» Document section:

Within several minutes of heat-shock, the bulk of HSF forms trimers competent for specific DNA-binding, and binds to the heat-shock loci and a number of other sites. Prominent are the 87A and 87C loci which carry two and three copies, respectively, of the hsp70 gene. In nurf301 mutant animals, hsp83 accumulates HSF as in nonshocked conditions. After 2 or 5 min heat-shock, no binding of HSF to hsp70 loci is detectable. HSF-binding to the hsp70 loci can be detected only after 10 min of heat-shock, and HSF staining is reduced compared to wild-type animals. Impaired HSF-binding is accompanied by reduced accumulation of RNA polymerase II at the hsp70 loci (Badenhorst, 2002).

ISWI, the catalytic subunit of NURF, is required for expression of the homeotic gene engrailed (en). However, ISWI is also a component of two other chromatin remodeling complexes, ACF and CHRAC. To resolve which ISWI-containing complex is required for homeotic gene expression, expression of Ultrabithorax (Ubx) and engrailed (en) were examined in nurf301 mutant animals. When both copies of nurf301 are mutated, in homozygous mutant nurf3011 larvae, expression of the Ubx protein becomes undetectable. The normal expression of Ubx in the haltere and third leg discs of wild-type third instar larvae is absent in nurf301 mutant animals. Expression of the homeotic gene en requires nurf301. The normal expression of En in the posterior compartment of imaginal discs is abolished in nurf3012 mutants. Semiquantitative RT-PCR analysis confirms that Ubx and en transcript levels are reduced in nurf301 mutant animals. These results confirm that the defects in homeotic transcription seen in iswi mutants are caused by abrogated NURF function (Badenhorst, 2002).

A positive regulator of the Bithorax-Complex, E(bx), has been localized genetically to 61A, the same cytological interval as nurf301. However, unlike numerous regulators of the BX-C, E(bx) had not been cloned. Since NURF is required for expression of Ubx, whether nurf301 corresponds to E(bx) was tested. Both alleles of E(bx) were no longer extant, so whether the mutations that were isolated in nurf301 recapitulated the published morphological properties of E(bx) mutants was tested (Badenhorst, 2002).

nurf301 mutants, like E(bx), increase the severity of bithorax (bx) mutant phenotypes. bx is a DNA regulatory element required for correct expression of Ubx in regions that give rise to the third (T3), but not second thoracic segment (T2) of the adult fly. This expression distinguishes T3 from T2 identity. Loss or reduction of Ubx levels in bx mutant animals (Ubx6.28/bx34e and Ubx6.28/bx8 mutant combinations causes a homeotic transformation of the third thoracic segment to the anterior second thoracic segment. Thus, the third thoracic segment, which is normally vestigial and naked, is transformed into the second thoracic segment, increasing its size and causing sensory bristles to develop. Moreover, the haltere (T3) is transformed toward wing fate (T2), manifested by increases in size and the development of bristles. The strength of these transformations is increased when one copy of E(bx) also is removed. Mutation of one copy of nurf301 similarly enhances bx phenotypes. With one copy of either the nurf3011, nurf3012 or a deficiency that removes nurf301 -- Df(3L)3643 -- the strength of the transformation is enhanced. nurf301 enhances both bx34e and bx8 mutations (Badenhorst, 2002).

» Supplied data:
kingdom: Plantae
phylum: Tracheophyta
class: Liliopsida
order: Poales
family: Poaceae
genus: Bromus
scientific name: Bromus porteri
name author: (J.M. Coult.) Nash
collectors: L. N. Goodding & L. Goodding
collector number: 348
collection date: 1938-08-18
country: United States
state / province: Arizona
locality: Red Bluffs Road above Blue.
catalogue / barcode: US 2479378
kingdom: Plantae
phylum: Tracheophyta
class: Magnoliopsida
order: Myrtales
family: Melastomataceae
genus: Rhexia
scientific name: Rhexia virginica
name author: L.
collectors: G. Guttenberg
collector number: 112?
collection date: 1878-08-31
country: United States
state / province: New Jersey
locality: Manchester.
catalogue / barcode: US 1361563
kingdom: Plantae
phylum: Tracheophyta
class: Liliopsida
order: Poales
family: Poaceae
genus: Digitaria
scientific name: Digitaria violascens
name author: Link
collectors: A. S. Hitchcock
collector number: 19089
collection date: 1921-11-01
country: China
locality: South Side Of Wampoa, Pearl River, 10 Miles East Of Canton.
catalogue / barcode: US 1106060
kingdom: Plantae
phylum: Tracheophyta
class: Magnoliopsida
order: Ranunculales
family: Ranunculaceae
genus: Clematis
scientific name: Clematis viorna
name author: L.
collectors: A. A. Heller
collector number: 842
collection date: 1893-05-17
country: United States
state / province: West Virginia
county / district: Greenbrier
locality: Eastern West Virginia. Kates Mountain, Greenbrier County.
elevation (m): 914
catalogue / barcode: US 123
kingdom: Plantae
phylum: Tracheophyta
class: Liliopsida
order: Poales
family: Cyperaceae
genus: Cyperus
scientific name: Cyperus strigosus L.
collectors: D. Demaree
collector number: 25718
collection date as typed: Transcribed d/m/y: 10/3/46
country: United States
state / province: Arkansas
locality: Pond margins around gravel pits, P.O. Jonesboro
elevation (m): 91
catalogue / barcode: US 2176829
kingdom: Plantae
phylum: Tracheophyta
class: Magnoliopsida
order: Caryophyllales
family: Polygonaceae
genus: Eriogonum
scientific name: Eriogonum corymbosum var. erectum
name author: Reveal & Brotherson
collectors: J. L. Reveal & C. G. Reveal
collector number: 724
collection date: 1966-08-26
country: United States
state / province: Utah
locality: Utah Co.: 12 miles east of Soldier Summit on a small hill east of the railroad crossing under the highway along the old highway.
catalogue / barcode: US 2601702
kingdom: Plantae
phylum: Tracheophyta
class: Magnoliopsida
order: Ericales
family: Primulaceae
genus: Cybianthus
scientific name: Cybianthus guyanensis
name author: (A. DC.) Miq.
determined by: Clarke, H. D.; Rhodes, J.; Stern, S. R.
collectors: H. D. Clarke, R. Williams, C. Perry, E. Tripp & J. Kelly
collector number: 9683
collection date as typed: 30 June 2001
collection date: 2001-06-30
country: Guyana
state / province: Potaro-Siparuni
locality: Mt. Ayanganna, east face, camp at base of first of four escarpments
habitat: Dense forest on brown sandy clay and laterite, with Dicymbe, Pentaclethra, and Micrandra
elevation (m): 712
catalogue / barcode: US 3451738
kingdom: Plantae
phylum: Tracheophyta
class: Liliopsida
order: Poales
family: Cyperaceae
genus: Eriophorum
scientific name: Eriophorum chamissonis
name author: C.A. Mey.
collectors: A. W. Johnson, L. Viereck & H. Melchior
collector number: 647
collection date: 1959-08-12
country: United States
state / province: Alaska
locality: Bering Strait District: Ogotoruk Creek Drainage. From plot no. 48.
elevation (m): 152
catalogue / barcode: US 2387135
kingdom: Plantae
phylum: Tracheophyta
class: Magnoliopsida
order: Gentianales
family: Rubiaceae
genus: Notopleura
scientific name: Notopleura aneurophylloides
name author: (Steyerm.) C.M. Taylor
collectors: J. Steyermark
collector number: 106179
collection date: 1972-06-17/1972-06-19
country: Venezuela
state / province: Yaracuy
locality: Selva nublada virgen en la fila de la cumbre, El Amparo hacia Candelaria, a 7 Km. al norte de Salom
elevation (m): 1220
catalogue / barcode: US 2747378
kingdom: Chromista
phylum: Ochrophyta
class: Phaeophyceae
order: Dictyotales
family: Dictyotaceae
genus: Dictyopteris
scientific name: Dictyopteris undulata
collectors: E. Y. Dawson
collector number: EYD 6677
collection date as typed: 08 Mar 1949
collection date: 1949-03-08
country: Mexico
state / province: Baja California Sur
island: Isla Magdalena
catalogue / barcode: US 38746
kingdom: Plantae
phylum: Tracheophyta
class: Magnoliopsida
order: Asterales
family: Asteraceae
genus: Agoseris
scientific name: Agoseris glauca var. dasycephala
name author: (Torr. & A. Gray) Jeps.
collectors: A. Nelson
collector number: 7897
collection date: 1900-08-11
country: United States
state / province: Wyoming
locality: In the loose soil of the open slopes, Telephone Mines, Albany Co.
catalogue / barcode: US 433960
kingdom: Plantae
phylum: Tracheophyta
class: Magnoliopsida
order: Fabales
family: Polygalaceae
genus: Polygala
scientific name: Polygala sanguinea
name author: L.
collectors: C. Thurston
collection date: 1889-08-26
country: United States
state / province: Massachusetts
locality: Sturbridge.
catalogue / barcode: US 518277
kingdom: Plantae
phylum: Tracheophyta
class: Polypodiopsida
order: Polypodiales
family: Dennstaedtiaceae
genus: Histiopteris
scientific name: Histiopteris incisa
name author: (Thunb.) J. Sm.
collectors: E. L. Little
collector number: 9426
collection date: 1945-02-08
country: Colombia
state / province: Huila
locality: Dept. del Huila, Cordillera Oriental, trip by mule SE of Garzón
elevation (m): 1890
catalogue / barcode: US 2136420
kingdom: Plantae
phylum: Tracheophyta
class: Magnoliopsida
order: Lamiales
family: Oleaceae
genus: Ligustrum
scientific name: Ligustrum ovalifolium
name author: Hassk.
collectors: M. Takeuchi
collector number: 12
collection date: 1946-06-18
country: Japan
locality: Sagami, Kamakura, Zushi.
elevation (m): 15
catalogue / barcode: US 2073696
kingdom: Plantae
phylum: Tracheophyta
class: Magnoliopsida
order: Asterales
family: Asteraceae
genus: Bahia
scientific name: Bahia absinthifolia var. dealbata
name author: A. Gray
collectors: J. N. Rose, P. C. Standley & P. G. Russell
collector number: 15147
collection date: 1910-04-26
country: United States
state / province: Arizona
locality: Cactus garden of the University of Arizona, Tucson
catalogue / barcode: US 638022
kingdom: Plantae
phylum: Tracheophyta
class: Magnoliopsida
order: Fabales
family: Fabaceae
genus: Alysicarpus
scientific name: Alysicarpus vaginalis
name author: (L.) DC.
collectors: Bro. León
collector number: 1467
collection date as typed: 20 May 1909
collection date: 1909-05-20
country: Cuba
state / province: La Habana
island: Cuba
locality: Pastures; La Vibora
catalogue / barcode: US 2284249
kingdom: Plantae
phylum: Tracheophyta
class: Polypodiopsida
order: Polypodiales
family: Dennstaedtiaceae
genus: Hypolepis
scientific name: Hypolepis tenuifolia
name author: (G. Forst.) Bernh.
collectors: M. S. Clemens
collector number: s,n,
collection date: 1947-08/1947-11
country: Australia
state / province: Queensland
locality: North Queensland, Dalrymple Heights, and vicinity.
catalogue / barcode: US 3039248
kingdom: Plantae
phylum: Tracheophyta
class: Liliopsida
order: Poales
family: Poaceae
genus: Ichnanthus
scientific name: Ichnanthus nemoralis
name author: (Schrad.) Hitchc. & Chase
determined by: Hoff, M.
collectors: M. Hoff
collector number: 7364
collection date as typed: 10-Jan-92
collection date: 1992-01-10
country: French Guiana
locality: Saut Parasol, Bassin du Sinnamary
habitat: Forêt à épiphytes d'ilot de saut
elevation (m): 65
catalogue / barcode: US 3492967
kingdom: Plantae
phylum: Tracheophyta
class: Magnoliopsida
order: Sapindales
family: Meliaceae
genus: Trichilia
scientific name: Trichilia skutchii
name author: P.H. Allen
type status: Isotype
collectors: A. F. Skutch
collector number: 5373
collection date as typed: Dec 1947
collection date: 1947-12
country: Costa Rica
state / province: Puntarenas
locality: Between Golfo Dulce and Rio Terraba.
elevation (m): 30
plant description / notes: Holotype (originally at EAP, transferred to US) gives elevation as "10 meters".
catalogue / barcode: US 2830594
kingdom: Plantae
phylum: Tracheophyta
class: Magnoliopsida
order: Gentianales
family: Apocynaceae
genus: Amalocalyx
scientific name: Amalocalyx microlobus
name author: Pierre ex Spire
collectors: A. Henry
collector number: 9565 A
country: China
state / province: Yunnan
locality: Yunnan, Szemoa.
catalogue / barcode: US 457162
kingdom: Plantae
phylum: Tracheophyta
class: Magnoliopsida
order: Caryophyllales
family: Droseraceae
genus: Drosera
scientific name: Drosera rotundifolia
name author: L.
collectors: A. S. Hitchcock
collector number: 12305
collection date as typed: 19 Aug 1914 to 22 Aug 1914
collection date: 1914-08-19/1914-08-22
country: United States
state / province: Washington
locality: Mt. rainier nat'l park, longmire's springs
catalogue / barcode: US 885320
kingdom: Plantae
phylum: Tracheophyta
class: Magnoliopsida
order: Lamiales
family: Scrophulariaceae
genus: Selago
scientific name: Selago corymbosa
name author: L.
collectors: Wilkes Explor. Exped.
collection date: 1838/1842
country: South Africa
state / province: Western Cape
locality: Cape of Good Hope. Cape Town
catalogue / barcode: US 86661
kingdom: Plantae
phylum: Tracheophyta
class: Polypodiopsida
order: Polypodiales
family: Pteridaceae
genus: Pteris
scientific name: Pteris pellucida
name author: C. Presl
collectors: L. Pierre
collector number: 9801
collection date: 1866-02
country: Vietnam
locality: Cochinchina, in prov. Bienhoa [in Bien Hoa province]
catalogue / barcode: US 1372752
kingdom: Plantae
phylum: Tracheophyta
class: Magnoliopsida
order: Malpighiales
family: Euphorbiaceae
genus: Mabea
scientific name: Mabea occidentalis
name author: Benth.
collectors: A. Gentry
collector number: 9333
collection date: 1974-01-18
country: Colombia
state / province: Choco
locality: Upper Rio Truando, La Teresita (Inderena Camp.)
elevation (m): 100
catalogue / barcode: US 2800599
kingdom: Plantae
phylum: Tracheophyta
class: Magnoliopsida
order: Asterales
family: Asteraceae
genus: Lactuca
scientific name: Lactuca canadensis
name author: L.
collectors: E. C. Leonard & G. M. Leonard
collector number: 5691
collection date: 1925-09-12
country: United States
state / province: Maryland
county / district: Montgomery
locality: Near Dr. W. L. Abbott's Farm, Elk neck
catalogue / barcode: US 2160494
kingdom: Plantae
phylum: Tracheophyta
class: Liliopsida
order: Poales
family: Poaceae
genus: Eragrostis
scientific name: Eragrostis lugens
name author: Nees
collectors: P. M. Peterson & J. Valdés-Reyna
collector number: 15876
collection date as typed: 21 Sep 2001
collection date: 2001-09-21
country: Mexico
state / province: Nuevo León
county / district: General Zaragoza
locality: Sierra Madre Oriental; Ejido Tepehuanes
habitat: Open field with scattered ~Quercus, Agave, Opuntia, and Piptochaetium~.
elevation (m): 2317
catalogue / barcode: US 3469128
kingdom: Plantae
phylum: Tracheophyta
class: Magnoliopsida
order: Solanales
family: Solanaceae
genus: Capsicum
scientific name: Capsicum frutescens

» Actions to take:
1. Answer the following about the NURF passage, one answer per line:
(a) Which two loci carry copies of the hsp70 gene?
(b) Besides NURF, which two chromatin remodeling complexes contain ISWI?
(c) To which cytological interval was E(bx) localized?
2. Rewrite the NURF passage, everything from "Within several minutes" down to "loci (Badenhorst, 2002).", changing "heat-shock" to "heat stress".
3. Write what comes next in the NURF passage, starting after its final sentence.
The records come from a different source than the text.

» Results by task:
1.
(a) 87A and 87C
(b) ACF and CHRAC
(c) 61A

2.
Within several minutes of heat stress, the bulk of HSF forms trimers competent for specific DNA-binding, and binds to the heat stress loci and a number of other sites. Prominent are the 87A and 87C loci which carry two and three copies, respectively, of the hsp70 gene. In nurf301 mutant animals, hsp83 accumulates HSF as in nonshocked conditions. After 2 or 5 min heat stress, no binding of HSF to hsp70 loci is detectable. HSF-binding to the hsp70 loci can be detected only after 10 min of heat stress, and HSF staining is reduced compared to wild-type animals. Impaired HSF-binding is accompanied by reduced accumulation of RNA polymerase II at the hsp70 loci (Badenhorst, 2002).

3.
Although NURF is required for expression of the homeotic genes in imaginal discs, neither E(bx) nor nurf301 homozygous mutant larvae display obvious homeotic transformations of the larval cuticle. The absence of mutant larval cuticle phenotypes is likely due to the large maternal dowry of nurf301 transcript contributed to embryos. Larval cuticular patterning is established before these transcripts have dissipated. Attempts were made to generate embryos lacking the maternal nurf301 contribution through use of the dominant female sterile technique. Although germ-line clones were produced using the parental chromosome, it was not possible to recover germ-line clones using nurf3011. Like ISWI, NURF301 is required for ovary development (Badenhorst, 2002).

The defects in homeotic transcription seen in nurf301 mutant animals effectively duplicate those reported for animals lacking the catalytic ISWI subunit. However, ISWI is also required to maintain higher order chromosome structure. In iswi mutants the male X chromosome is grossly disrupted relative to autosomes as revealed by polytene chromosome preparations. In nurf301 mutants the male X chromosome is similarly affected. The male X chromosome, identified by anti-MSL2 staining, is reduced in length and breadth, as seen in iswi mutant animals. The male X chromosome in homozygous mutant nurf3012 animals is highly aberrant. Disorganized male X chromosome morphology also was observed in nurf3012/nurf3013 and hemizygous nurf3011/Df(3L)3643 mutant animals. The results demonstrate that the chromosome condensation defect caused by perturbed ISWI function is mediated through the NURF complex. Although the effects on male X chromosome structure suggest that NURF can influence global chromosome structure, NURF function is not required for heterochromatic gene silencing. Reduction in NURF301 levels has no effect on position effect variegation. This is consistent with findings that showed that iswi is not a modifier of PEV (Badenhorst, 2002).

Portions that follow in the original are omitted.